My concern is one that has been raised by the National Tax and Accountants Association in evidence given to the Senate committee about the advice provided by industry bodies. What needs to be highlighted is that, because industry bodies have an annual subscription, they could well fall within the category of persons providing paid tax advice. This would essentially mean that members would no longer be able to obtain tax advice from their industry body or union. Given that much of the GST education campaign effort has been carried out by industry bodies themselves, this would be an unfortunate outcome. In evidence to the Senate committee, the ATO assistant commissioner, Michael Smith, said that the government would introduce amendments to resolve the issue. So far they seem not to have materialised in the form that we expected, although I acknowledge that some changes have been made.

I want to apologise for the lateness in circulation of Democrat amendment No. 1 in my name on sheet 1870. I propose in the committee stage that, in the absence of clarification from the government, I will move an amendment to allow employer and employee associations to provide tax advice to their members. I also indicate at this stage that, whilst I recognise and note the change made by the House of Representatives to section 251L relating to the giving of advice, I want to put on the record that the National Tax and Accountants Association seems to be convinced that the problem is still not fixed. I want to add also that the provision seems a little out of place when it is really supposed to be about increasing the number of people eligible to submit business activity statements rather than restricting the number of tax advisers themselves. On another note, I ask the government to consider whether, even with the suggested change, that provision might in fact be anticompetitive because, at the moment, that is a little unclear.
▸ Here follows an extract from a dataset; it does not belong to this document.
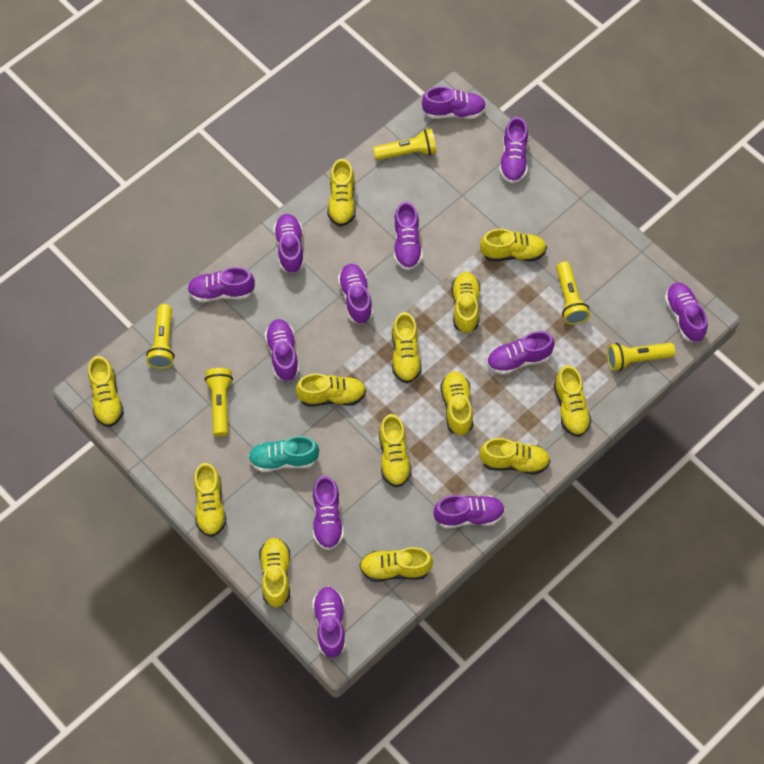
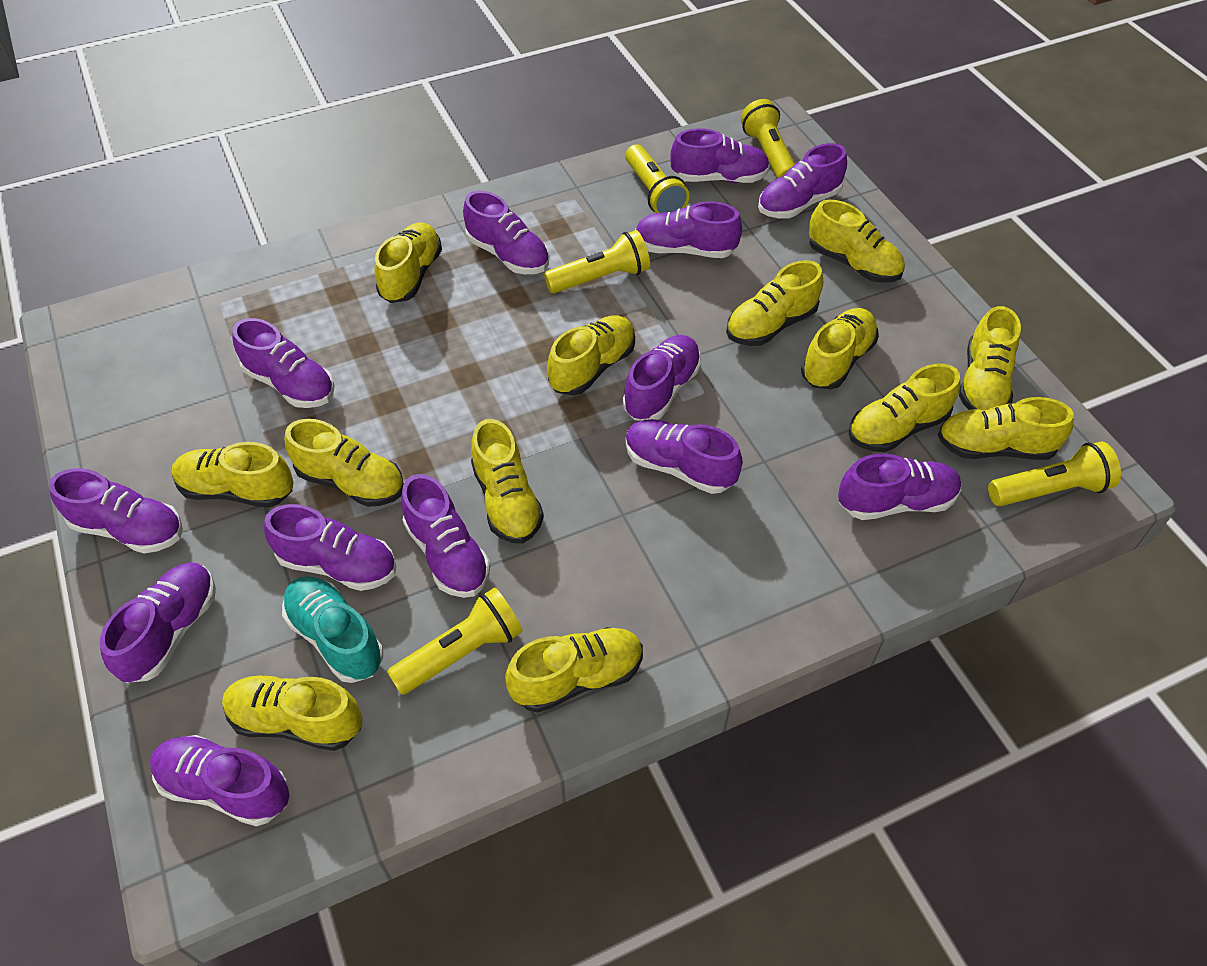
purple shoe: [187,267,255,302] [265,319,299,381] [273,214,304,273] [312,587,346,658] [313,475,344,550] [338,264,373,324] [394,202,423,270] [422,86,486,119] [433,495,505,528] [487,331,555,375] [499,117,528,183] [665,282,708,342] = 12 -> [49,468,183,553] [100,562,216,683] [150,735,289,826] [232,318,335,408] [264,504,396,591] [401,474,490,598] [463,191,550,274] [623,335,701,421] [625,419,743,494] [635,201,742,258] [670,128,770,183] [758,143,847,219] [838,453,961,520] = 13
I want to flag pretty early as well that from what I have seen so far I am not persuaded that the problem has entirely been remedied. I understand that the government has further legislation planned dealing with the new registration provisions for tax agents, but I ask Senator Kemp, on behalf of the government, whether it is not better that this issue be part of that review. During the dinner break—and I presume that this happens on many occasions—I received telephone calls from the Australian Tax Office expressing concerns about the Democrats' amendment. Can I ask the government to explain what it sees as the problem with that amendment?